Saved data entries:
- - - -
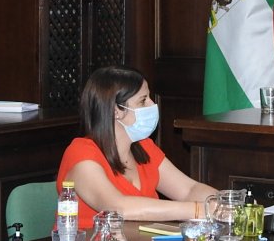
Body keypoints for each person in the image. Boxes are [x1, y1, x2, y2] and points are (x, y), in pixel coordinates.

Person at [56, 66, 218, 228]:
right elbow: (117, 208)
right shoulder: (81, 153)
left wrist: (223, 203)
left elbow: (189, 190)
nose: (152, 104)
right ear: (116, 111)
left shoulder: (143, 146)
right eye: (143, 100)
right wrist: (199, 210)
- - - -
Your objective » Repeat every entry above precisely, leaving each picture out.

Result »
Body keypoints for each person in the image. Boxes are [x1, y1, x2, y2] and points are (x, y), in pixel coordinates.

Person at [56, 66, 218, 228]:
right elbow: (117, 208)
right shoulder: (81, 153)
left wrist: (223, 203)
left elbow: (189, 190)
nose: (152, 104)
right ear: (116, 111)
left shoulder: (143, 146)
right eye: (143, 100)
right wrist: (199, 210)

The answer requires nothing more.